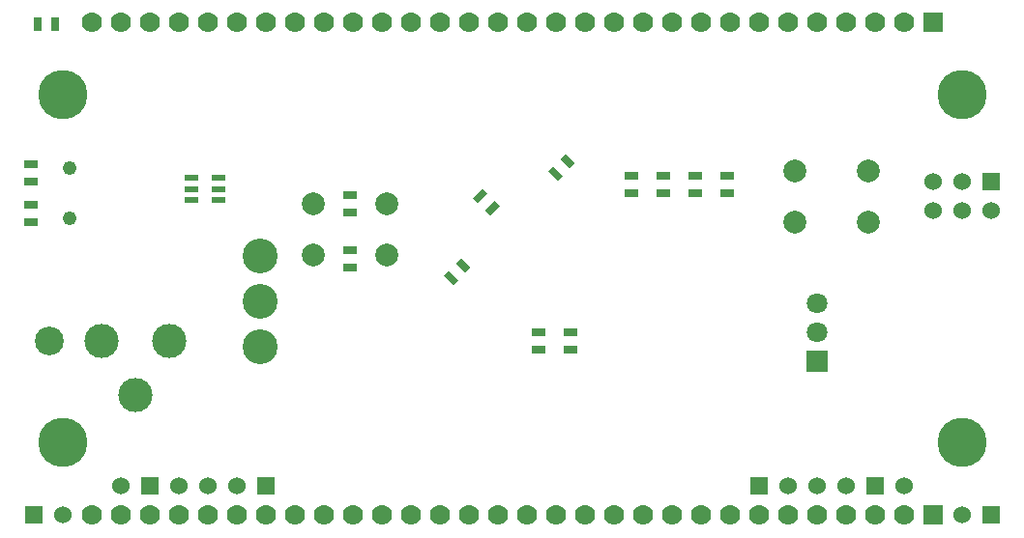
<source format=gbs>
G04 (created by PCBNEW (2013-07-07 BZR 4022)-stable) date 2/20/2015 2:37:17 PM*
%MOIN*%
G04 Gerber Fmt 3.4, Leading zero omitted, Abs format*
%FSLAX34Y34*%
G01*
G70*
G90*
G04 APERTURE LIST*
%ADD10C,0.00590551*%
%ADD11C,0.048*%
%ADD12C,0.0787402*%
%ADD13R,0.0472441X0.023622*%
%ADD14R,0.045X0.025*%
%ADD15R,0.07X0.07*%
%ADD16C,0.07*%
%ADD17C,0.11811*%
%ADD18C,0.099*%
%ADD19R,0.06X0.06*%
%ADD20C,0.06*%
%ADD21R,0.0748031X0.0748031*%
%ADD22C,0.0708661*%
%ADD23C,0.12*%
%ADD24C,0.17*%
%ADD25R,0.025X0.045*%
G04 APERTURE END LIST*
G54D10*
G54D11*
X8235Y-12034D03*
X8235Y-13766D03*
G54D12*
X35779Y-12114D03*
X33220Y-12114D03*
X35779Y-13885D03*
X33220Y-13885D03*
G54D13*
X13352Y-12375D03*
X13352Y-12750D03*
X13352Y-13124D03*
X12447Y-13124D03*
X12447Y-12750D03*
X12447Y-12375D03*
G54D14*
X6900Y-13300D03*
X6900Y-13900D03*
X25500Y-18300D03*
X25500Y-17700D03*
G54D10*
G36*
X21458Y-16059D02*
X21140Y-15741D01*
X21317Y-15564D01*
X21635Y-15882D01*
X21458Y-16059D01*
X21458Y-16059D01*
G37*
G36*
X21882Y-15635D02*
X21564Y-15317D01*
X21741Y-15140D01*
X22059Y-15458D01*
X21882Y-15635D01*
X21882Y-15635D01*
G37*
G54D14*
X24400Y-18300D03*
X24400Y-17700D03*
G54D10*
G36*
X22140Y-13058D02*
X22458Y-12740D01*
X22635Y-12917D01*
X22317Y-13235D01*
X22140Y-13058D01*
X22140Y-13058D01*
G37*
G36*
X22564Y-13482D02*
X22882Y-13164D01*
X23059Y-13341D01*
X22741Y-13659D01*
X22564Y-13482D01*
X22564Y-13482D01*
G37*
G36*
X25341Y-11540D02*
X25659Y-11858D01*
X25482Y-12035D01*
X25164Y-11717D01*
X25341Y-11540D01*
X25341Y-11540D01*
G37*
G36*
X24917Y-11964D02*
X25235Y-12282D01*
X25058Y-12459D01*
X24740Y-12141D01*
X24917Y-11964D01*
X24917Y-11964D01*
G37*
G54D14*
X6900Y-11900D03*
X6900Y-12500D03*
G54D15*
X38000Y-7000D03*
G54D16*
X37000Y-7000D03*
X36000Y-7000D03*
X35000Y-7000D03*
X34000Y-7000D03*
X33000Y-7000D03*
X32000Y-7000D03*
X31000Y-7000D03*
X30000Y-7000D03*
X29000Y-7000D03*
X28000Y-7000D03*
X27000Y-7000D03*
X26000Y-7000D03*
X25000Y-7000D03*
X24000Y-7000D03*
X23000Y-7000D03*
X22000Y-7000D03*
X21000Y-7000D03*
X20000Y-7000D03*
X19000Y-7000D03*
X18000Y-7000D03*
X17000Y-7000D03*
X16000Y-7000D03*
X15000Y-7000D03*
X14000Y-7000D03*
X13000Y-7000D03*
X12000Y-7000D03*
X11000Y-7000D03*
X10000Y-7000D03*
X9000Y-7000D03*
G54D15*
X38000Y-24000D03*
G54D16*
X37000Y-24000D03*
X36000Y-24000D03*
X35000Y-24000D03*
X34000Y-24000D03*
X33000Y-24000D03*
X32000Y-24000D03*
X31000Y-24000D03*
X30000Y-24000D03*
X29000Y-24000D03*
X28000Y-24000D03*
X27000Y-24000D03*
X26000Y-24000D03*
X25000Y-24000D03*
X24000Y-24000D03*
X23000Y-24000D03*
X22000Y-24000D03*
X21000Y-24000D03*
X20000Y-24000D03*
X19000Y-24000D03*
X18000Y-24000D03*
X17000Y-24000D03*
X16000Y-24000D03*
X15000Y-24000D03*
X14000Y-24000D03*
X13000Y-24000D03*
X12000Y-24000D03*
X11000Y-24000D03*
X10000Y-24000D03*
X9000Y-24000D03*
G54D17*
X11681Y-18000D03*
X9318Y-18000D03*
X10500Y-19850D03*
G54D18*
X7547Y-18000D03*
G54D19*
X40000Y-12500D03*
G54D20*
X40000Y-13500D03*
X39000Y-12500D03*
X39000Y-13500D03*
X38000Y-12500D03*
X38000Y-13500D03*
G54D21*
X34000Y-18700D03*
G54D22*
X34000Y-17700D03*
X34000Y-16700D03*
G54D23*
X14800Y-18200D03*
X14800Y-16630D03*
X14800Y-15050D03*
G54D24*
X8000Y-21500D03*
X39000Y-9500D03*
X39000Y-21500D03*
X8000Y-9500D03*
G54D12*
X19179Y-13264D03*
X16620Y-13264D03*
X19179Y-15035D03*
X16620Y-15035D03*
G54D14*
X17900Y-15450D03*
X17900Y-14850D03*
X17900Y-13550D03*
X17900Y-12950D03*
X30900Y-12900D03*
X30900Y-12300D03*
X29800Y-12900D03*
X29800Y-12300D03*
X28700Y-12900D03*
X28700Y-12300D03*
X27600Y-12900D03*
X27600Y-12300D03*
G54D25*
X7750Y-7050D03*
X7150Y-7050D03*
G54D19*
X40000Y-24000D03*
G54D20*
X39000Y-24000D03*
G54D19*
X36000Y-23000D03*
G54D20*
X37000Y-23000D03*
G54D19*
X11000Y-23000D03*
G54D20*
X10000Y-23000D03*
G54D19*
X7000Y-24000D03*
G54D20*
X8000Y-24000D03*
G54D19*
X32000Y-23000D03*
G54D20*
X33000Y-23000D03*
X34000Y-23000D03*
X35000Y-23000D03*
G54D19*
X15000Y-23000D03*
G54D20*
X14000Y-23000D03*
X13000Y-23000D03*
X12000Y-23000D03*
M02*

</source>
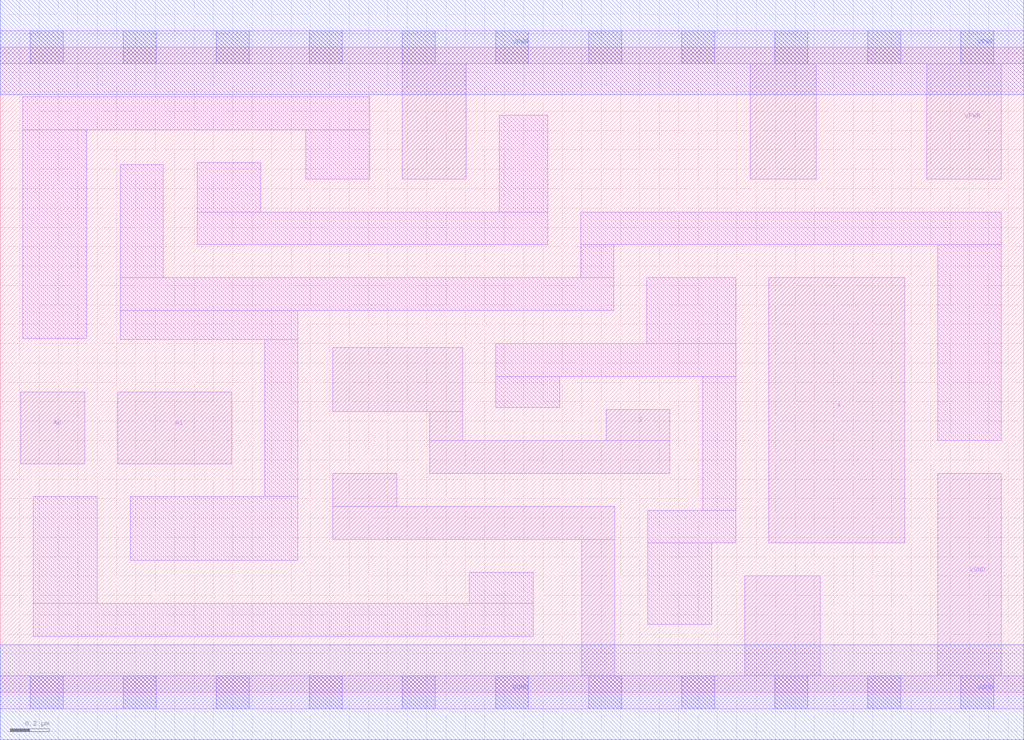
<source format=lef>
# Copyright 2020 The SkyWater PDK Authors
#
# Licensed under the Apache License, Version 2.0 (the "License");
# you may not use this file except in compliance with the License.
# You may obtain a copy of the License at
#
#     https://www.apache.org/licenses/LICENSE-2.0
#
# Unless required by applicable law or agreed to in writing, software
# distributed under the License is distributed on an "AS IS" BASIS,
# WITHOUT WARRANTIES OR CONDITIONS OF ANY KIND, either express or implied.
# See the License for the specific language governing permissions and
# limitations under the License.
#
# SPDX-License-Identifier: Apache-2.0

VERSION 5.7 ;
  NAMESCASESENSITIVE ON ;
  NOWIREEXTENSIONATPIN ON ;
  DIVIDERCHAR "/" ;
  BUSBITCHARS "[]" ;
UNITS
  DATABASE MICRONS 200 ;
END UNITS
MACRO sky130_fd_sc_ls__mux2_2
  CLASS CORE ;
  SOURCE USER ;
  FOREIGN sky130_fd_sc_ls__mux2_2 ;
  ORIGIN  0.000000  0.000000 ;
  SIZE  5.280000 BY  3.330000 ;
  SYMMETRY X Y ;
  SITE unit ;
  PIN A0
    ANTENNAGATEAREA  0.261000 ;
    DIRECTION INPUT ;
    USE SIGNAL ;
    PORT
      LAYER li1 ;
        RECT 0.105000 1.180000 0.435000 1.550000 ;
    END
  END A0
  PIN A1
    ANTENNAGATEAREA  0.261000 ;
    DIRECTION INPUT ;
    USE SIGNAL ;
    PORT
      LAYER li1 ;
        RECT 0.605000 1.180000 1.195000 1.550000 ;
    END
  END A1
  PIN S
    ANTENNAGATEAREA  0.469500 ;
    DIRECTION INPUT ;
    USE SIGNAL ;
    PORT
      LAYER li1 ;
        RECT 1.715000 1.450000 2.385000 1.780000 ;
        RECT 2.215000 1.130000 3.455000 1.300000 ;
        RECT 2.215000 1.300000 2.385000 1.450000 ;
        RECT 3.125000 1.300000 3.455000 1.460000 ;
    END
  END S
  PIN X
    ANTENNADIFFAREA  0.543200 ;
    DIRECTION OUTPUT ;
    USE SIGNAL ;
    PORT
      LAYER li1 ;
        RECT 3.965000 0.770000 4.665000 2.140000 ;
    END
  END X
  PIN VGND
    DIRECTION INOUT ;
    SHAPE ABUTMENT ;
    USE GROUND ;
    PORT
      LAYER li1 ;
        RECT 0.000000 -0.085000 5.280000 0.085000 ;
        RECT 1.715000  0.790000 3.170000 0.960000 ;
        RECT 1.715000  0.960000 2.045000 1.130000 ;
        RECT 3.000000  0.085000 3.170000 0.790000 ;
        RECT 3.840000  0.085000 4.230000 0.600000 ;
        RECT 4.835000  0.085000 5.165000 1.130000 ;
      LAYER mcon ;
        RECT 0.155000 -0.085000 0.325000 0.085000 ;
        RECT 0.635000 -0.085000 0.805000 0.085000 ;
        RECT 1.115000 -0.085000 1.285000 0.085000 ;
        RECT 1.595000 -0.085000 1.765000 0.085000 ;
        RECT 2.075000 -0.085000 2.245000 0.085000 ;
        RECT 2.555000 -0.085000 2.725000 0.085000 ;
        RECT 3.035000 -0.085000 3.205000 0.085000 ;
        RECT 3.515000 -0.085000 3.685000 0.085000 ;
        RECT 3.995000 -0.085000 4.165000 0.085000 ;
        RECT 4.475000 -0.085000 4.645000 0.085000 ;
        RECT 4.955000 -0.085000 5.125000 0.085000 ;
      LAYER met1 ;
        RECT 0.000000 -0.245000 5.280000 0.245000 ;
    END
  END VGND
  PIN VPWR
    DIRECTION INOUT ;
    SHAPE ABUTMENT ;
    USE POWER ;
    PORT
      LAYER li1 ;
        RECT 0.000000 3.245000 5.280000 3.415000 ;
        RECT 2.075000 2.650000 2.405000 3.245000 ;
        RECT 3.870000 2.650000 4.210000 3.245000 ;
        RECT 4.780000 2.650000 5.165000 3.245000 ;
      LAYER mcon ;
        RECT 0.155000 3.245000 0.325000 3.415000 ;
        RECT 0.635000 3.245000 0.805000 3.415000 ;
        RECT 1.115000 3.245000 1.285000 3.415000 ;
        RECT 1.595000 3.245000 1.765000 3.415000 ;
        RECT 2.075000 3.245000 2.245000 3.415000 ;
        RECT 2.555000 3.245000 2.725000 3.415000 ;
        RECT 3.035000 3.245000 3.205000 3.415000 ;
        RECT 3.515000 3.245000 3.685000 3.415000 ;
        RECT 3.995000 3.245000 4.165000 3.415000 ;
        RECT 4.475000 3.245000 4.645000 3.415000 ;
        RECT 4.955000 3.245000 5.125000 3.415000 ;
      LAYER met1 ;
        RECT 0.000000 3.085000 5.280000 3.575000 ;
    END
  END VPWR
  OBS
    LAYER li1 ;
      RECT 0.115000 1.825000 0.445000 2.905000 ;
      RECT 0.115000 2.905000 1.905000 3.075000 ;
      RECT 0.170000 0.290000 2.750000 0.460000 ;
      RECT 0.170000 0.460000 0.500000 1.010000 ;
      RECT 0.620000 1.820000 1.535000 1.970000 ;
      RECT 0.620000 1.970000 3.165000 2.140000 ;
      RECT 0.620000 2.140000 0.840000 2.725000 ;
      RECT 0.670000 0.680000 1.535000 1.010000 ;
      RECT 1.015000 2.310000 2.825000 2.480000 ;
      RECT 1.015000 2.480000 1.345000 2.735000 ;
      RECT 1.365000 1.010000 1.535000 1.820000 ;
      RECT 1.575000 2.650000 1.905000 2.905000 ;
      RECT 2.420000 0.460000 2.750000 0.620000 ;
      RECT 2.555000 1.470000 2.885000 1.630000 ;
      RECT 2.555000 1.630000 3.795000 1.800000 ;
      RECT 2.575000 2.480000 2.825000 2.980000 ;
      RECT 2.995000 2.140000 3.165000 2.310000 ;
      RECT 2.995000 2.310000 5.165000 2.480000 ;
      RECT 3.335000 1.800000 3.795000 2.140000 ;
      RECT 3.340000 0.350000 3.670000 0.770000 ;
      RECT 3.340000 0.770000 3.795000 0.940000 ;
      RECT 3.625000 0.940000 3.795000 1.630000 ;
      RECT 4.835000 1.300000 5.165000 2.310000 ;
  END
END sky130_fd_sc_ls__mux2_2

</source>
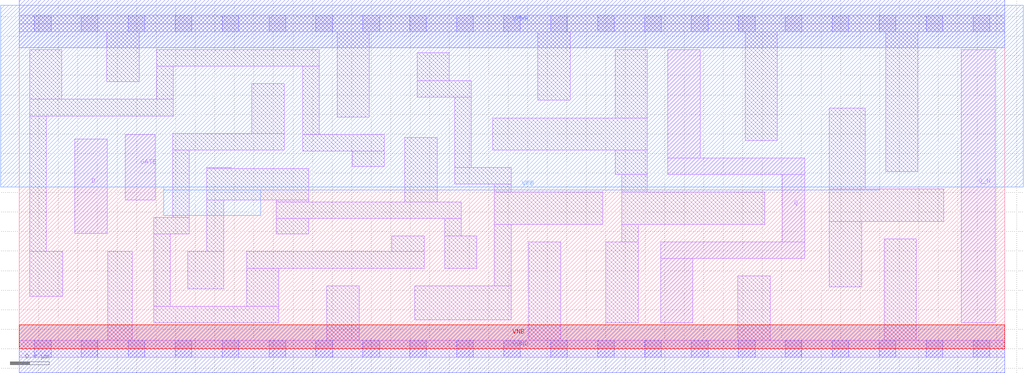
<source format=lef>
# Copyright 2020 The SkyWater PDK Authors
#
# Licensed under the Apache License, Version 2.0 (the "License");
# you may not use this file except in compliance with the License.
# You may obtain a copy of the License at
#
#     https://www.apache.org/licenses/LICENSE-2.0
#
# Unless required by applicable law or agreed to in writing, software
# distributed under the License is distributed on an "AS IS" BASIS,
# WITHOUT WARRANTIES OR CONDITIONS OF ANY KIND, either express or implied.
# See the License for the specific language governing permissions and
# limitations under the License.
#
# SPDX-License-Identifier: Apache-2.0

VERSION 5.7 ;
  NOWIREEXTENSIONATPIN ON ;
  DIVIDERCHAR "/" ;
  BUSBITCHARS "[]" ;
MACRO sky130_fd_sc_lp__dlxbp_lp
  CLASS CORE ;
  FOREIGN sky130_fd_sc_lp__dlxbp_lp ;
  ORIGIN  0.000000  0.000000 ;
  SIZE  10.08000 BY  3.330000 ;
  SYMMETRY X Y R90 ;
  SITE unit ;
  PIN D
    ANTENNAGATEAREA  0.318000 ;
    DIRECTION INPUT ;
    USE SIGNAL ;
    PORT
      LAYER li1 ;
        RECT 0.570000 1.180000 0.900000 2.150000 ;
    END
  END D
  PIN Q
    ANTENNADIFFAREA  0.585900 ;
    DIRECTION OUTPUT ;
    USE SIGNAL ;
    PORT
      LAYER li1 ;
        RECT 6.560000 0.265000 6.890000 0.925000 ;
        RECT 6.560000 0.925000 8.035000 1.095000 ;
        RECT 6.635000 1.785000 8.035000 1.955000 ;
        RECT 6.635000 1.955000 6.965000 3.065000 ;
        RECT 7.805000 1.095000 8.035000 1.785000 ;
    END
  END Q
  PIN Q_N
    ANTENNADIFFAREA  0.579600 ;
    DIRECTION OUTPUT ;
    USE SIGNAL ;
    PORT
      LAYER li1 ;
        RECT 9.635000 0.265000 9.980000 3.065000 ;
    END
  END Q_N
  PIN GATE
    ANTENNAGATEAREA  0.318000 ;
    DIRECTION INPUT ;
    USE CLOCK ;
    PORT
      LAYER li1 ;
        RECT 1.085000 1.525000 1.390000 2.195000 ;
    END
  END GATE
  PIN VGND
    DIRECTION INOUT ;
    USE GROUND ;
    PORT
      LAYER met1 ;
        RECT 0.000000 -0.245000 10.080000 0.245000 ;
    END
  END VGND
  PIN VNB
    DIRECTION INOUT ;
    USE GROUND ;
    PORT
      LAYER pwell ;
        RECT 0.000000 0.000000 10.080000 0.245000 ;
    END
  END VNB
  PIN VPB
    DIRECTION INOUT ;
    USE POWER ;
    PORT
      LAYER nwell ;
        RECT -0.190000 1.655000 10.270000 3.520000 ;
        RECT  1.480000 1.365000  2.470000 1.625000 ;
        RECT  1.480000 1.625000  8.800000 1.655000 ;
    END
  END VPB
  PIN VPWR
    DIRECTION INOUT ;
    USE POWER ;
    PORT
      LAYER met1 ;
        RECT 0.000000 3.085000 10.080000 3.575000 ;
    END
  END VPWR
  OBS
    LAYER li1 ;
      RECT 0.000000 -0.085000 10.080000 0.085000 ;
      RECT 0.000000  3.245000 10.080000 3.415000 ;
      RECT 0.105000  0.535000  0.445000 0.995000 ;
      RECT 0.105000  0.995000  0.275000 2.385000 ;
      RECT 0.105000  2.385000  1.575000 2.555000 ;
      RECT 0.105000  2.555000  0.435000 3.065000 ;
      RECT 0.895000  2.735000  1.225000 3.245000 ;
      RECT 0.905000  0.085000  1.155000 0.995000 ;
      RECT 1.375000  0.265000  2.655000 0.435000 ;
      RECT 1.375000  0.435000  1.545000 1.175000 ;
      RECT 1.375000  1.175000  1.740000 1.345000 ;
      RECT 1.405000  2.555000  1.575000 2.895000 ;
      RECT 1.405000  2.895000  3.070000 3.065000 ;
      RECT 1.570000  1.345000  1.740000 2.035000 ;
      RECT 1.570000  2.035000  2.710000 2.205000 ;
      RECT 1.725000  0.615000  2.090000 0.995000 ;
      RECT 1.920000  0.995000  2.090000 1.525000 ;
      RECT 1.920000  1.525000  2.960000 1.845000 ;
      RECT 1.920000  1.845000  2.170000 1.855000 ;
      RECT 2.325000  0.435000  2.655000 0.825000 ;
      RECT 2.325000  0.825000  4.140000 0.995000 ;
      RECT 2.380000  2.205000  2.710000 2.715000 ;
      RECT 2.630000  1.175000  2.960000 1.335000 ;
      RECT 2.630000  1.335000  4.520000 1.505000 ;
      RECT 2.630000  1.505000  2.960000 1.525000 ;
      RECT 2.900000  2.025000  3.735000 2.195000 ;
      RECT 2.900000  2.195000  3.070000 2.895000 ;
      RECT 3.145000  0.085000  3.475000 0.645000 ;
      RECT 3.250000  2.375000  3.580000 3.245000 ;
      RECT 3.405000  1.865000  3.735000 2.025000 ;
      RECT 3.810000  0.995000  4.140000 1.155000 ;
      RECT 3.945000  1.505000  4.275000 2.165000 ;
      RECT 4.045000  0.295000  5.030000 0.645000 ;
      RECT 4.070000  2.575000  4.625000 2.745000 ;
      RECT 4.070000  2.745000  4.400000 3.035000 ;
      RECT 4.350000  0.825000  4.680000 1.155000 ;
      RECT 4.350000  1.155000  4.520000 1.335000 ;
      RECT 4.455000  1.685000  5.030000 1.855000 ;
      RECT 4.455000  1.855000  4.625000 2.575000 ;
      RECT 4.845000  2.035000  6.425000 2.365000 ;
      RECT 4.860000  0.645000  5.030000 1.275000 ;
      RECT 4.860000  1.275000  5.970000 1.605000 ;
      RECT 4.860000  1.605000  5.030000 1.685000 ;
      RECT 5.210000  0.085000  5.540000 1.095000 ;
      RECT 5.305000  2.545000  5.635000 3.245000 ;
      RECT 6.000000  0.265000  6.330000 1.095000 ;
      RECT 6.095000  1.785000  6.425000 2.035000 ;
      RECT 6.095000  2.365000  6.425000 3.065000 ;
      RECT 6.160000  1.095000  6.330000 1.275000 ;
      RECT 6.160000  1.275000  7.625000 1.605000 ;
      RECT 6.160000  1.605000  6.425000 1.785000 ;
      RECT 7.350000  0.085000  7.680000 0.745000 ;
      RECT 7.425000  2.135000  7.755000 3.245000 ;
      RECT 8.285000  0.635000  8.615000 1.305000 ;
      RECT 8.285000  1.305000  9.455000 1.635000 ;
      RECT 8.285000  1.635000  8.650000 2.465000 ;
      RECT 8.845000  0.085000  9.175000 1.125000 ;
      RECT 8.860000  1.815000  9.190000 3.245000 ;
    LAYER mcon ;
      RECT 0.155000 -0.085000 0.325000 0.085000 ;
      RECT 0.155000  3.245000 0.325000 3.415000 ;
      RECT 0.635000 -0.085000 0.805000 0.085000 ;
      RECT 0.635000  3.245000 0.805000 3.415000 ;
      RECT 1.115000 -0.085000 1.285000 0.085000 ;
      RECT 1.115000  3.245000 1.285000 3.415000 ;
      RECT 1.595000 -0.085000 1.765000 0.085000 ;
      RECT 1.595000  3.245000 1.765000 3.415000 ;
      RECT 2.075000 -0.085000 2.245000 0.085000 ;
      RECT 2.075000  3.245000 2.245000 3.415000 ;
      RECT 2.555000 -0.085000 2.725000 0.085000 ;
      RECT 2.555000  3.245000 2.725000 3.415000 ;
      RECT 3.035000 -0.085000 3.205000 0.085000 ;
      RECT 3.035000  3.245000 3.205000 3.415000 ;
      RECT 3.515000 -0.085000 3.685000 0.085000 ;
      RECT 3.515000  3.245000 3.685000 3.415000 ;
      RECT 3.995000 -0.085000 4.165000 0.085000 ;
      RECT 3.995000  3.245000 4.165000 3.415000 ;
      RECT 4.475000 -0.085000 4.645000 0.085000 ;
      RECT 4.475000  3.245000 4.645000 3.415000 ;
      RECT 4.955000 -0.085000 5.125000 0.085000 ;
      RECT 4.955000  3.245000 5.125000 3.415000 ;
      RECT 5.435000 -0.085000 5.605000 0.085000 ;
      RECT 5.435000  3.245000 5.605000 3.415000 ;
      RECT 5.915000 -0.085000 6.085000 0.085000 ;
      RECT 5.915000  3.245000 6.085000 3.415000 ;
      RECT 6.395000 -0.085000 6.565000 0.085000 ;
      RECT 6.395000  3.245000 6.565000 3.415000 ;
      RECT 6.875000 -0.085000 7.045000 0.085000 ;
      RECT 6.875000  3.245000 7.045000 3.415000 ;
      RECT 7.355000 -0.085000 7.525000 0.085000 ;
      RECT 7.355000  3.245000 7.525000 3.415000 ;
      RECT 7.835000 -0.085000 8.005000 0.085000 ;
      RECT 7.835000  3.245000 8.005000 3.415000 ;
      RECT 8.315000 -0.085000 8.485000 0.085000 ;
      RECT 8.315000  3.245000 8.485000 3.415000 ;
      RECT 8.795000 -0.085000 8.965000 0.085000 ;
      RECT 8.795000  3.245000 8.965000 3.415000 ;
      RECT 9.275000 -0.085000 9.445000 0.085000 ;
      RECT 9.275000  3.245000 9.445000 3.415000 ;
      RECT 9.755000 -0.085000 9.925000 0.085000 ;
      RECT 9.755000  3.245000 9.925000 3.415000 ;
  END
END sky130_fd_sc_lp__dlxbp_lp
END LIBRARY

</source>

- [Task instructions]: Above are the records. Identify each line that contains the word "LIST".

- [Solution for this exercise]:
G04 APERTURE LIST*
G04 APERTURE END LIST*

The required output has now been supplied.